Andro Vos is a man who believes in following your dream – a valuable mindset if you specialise in innovation. On his watch as a programme director, the world-renowned Netherlands Forensic Institute (NFI) has pioneered new technologies for crime scene investigation using techniques ranging from virtual reality to heart rate monitoring.
“Classic and conservative,” is the way Vos describes the typical methods for investigating a crime scene. It’s pretty subjective, he says – investigators rely on their senses. There might be finger prints, and biological or chemical traces. And nowadays also digital evidence, such as the information on a cell phone.

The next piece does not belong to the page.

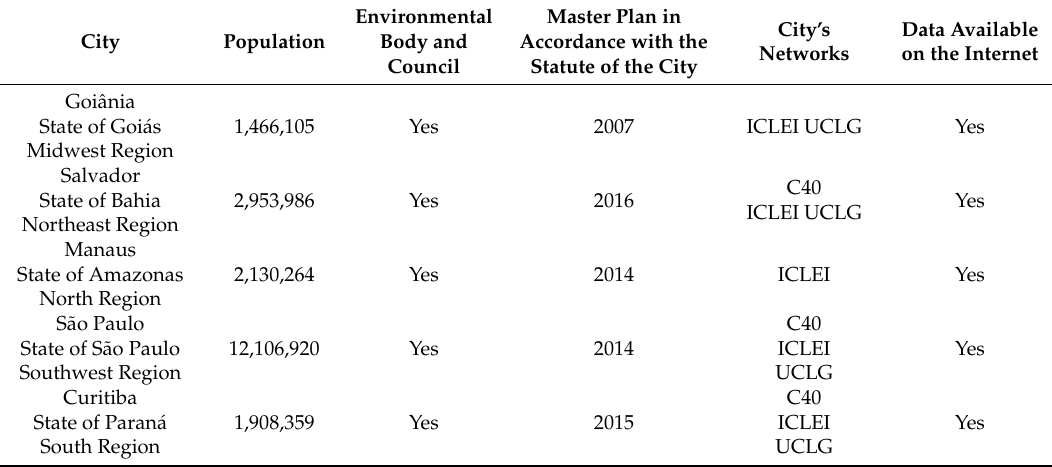
Table 1. Case study cities’ salient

At a crime scene you’ve only got one shot at collecting the evidence before it has been disturbed and contaminated, Andro Vos explains. This also makes it tricky for crime scene investigators to train on the job. There’s no room for learning by your mistakes. One false move and you could destroy valuable evidence forever. (Article continues below video)
The Power of Forensics: Andro Vos at TEDxHagueAcademySalon
Virtual crime scene
So what if you could keep coming back to the scene of the crime months or even years later to reanalyse the details on the spot? And imagine if you could train at a real crime scene – complete with corpse, blood stains and murder weapon – without worrying that you might slip up and let a murderer go free.

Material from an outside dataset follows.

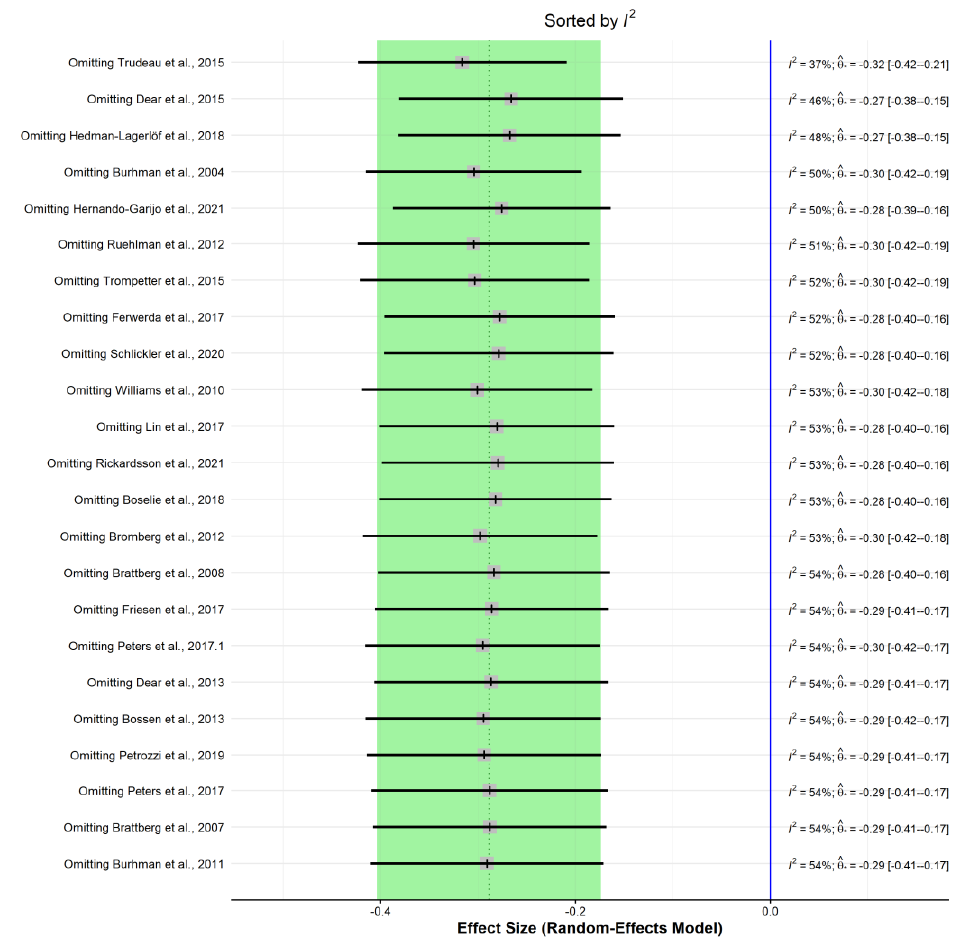
Figure A13. Leave-one-out figure of all the studies.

That’s precisely what NFI has developed with its CSI The Hague project, says Vos. It’s now possible to digitise an entire crime scene and reproduce it in virtual reality.In the video Vos made to showcase the lab, we see an investigator with a head-mounted device that records the scene and flashes up augmented reality data. (“We came up with glasses like this before Google did,” Vos points out proudly.) The investigator uses a hand-held scanner to make a 3D image of the corpse. Thermal and spectral cameras pick up traces of blood and reveal how long they’ve been there.
Objective evidence
The project has also created a CSI Lab, which uses serious gaming techniques to train investigators. A scenario generator turns criminal statistics into realistic environments. The technology even measures trainees’ heart rates and records their every move. This provides valuable information for feedback and to learn more about the way investigators are likely to behave.
Vos sums up the results of his three-year CSI The Hague project: “I created a dream.” That dream is not just about inventing high-tech gadgets. It’s about uncovering objective evidence, and discovering the truth. Without the truth, says Vos, you have no justice, no democracy, and no secure society.